Item 2 - Managements Discussion and Analysis of Financial Condition and Results of Operations.
Background
The Partnership was formed to acquire, own and realize appreciation in the following properties by holding them for investment and eventual sale (each a Property, collectively the Properties): 353 acres of undeveloped land in Henry County, Georgia; 91 acres of undeveloped land near Greenville, South Carolina; and l35 acres of undeveloped land in Rutherford County, Tennessee. However, there can be no assurance that the Partnerships objectives will be realized. At September 30, 2004, there remains approximately 43 acres of Rutherford County, Tennessee property.
Results of Operations for Third Quarter of 2004 Compared with Third Quarter of 2003
The Partnership activities for the third quarter of 2004 and the third quarter of 2003 were focused on the sale of Partnership property. During the third quarter of 2004 the Partnership sold approximately 1.88 acres of its Rutherford County, Tennessee Property for a sales price of $995,000. As part of the contract the Partnership agreed to give the purchaser a $30,000 underground storm detention allowance and a $20,000 landscaping allowance. The storm detention allowance and landscaping allowance were both credited to the Purchaser at closing. The Partnership also agreed to pay for site preparation for the land, which included grading, water and sewer extension and paving. The cost to the Partnership was $137,384. An additional $113,108 was spent for road and utility extension next to the site. There were no land sales during the third quarter of 2003. The Partnership received $538 in interest income during the third quarter of 2004 as compared to $372 during the same quarter of 2003. The increase in interest earned is a result of having a higher average cash reserve during the third quarter of 2004 compared to the same quarter of 2003.

================================

Work request 1
Lay out the saved data entries listing as a Markdown table with the columns Row and Line, one numbered row per line, skipping blank lines. Leave the pictures out.
The listing that comes next has no connection to the filing excerpt above.

[Saved data entries]
================================

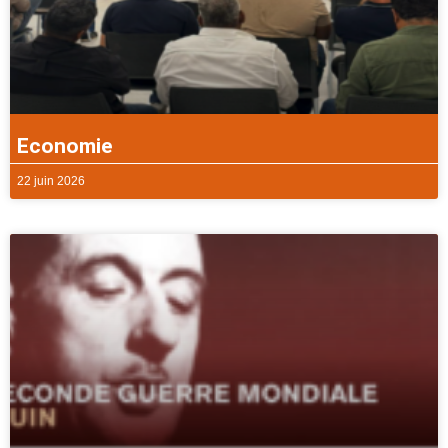
Economie
22 juin 2026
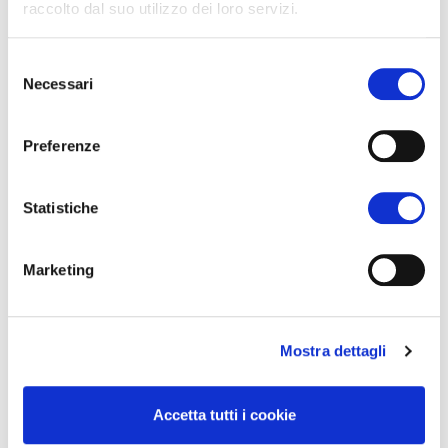
raccolto dal suo utilizzo dei loro servizi.
progetto
EnTRAINER
Selezione
Necessari
del
consenso
15:45
Preferenze
Progetto Europeo
LUB/EURAC
Statistiche
CRiStAll
: Strategie resilienti al
cambiamento climatico,
Marketing
sviluppate tramite una
modellazione energetica urbana
basata su archetipi edilizi
Mostra dettagli
Accetta tutti i cookie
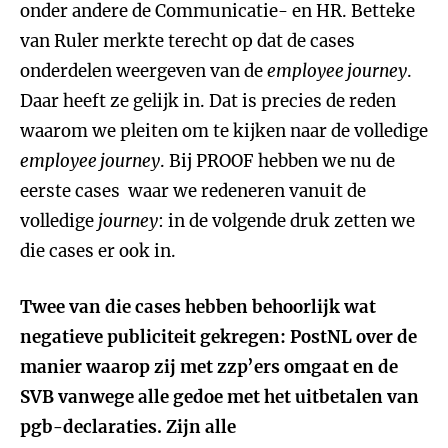
onder andere de Communicatie- en HR. Betteke
van Ruler merkte terecht op dat de cases
onderdelen weergeven van de
employee journey
.
Daar heeft ze gelijk in. Dat is precies de reden
waarom we pleiten om te kijken naar de volledige
employee journey
. Bij PROOF hebben we nu de
eerste cases waar we redeneren vanuit de
volledige
journey
: in de volgende druk zetten we
die cases er ook in.
Twee van die cases hebben behoorlijk wat
negatieve publiciteit gekregen: PostNL over de
manier waarop zij met zzp’ers omgaat en de
SVB vanwege alle gedoe met het uitbetalen van
pgb-declaraties. Zijn alle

================================

Work request 2
Output the filing excerpt from "Item 2 - Managements" up to and including "County, Tennessee property.".

Response 1
| Row | Line |
|---|---|
| 1 | Economie |
| 2 | 22 juin 2026 |
| 3 | raccolto dal suo utilizzo dei loro servizi. |
| 4 | progetto |
| 5 | EnTRAINER |
| 6 | Selezione |
| 7 | Necessari |
| 8 | del |
| 9 | consenso |
| 10 | 15:45 |
| 11 | Preferenze |
| 12 | Progetto Europeo |
| 13 | LUB/EURAC |
| 14 | Statistiche |
| 15 | CRiStAll |
| 16 | : Strategie resilienti al |
| 17 | cambiamento climatico, |
| 18 | Marketing |
| 19 | sviluppate tramite una |
| 20 | modellazione energetica urbana |
| 21 | basata su archetipi edilizi |
| 22 | Mostra dettagli |
| 23 | Accetta tutti i cookie |
| 24 | onder andere de Communicatie- en HR. Betteke |
| 25 | van Ruler merkte terecht op dat de cases |
| 26 | onderdelen weergeven van de |
| 27 | employee journey |
| 28 | . |
| 29 | Daar heeft ze gelijk in. Dat is precies de reden |
| 30 | waarom we pleiten om te kijken naar de volledige |
| 31 | employee journey |
| 32 | . Bij PROOF hebben we nu de |
| 33 | eerste cases waar we redeneren vanuit de |
| 34 | volledige |
| 35 | journey |
| 36 | : in de volgende druk zetten we |
| 37 | die cases er ook in. |
| 38 | Twee van die cases hebben behoorlijk wat |
| 39 | negatieve publiciteit gekregen: PostNL over de |
| 40 | manier waarop zij met zzp’ers omgaat en de |
| 41 | SVB vanwege alle gedoe met het uitbetalen van |
| 42 | pgb-declaraties. Zijn alle |

Response 2
Item 2 - Managements Discussion and Analysis of Financial Condition and Results of Operations.
Background
The Partnership was formed to acquire, own and realize appreciation in the following properties by holding them for investment and eventual sale (each a Property, collectively the Properties): 353 acres of undeveloped land in Henry County, Georgia; 91 acres of undeveloped land near Greenville, South Carolina; and l35 acres of undeveloped land in Rutherford County, Tennessee. However, there can be no assurance that the Partnerships objectives will be realized. At September 30, 2004, there remains approximately 43 acres of Rutherford County, Tennessee property.